Can the user change existing workflows, and if so: if the workflow is changed, do you want running processes to continue using the old definition, or do you need to be able to migrate the running processes to use the new definition?

How do I tie my own workflow GUI to the jBPM engine?
Readed at jBPM main page:
JBoss jBPM provides a process-oriented programming model (jPDL) that blends the best of both Java and declarative programming techniques.
jBPM jPDL API docs overview

Is jBPM robust and scalable?
Yes, you have a wide range of options to scale your engine to a large number of process definitions, process instances and/or requests/second.
Is jBPM standard (i.e., used by enough people)?
Difficult to define standard ;) But it had for example several thousand downloads last week, and it uses standards as much as possible, like the BPMN 2.0 specification for process definitions, a standard that is currently being introduced by almost all BPM vendors.
How do I tie my own workflow GUI to the jBPM engine?
Depends what the GUI is for. Assuming you are referring to a GUI for defining the process definitions and you don't want to use the Eclipse-based or web-based editors that are offered by default, you can:
- use any GUI you like as long as it generates the BPMN2 XML, that can then be read in by the process engine
- your GUI uses the process fluent Java API to create processes using Java, which can then be loaded into the engine as well
Is jBPM suitable for the job, should I consider a different platform or maybe do it (the workflow logic) myself?

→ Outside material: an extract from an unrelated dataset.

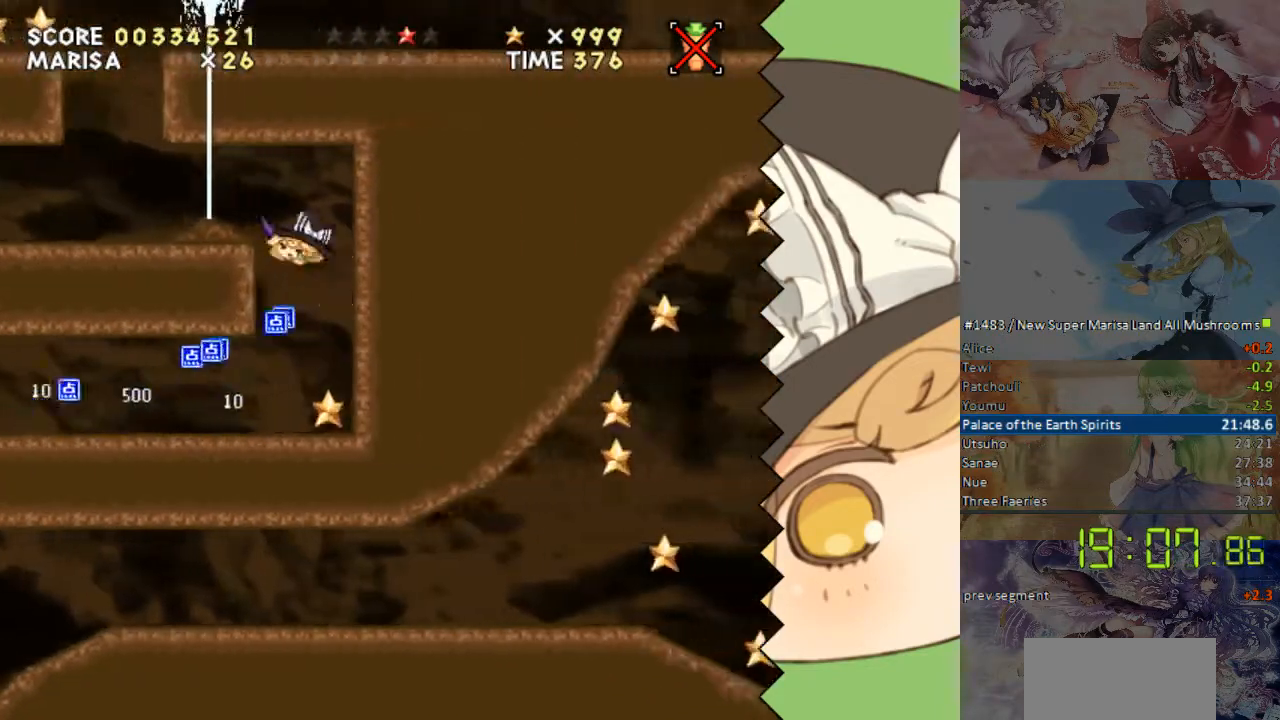
{"buttons": ["DPAD_LEFT"], "events": [[168, "B", "up"], [201, "DPAD_LEFT", "down"]]}
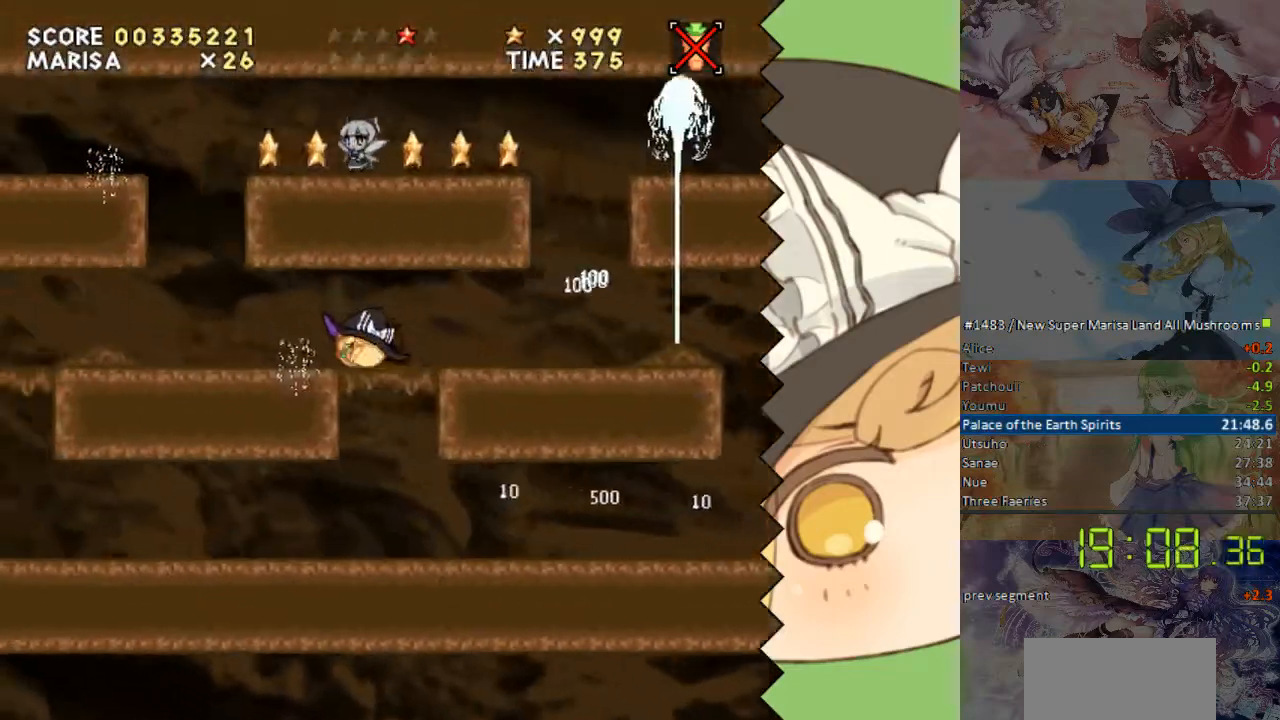
{"buttons": ["DPAD_RIGHT"], "events": [[150, "B", "down"], [201, "DPAD_LEFT", "up"], [402, "DPAD_RIGHT", "down"], [452, "B", "up"]]}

Trying to create a simple workflow engine yourself probably takes more effort than you might think, as you might start out simple, but usually end up adding features like persistence, monitoring, integration, dynamically loading new process definitions and process instance migration, etc. and end up with a home-grown workflow engine you have to maintain ;) You get these features out-of-the-box with jBPM.
Kris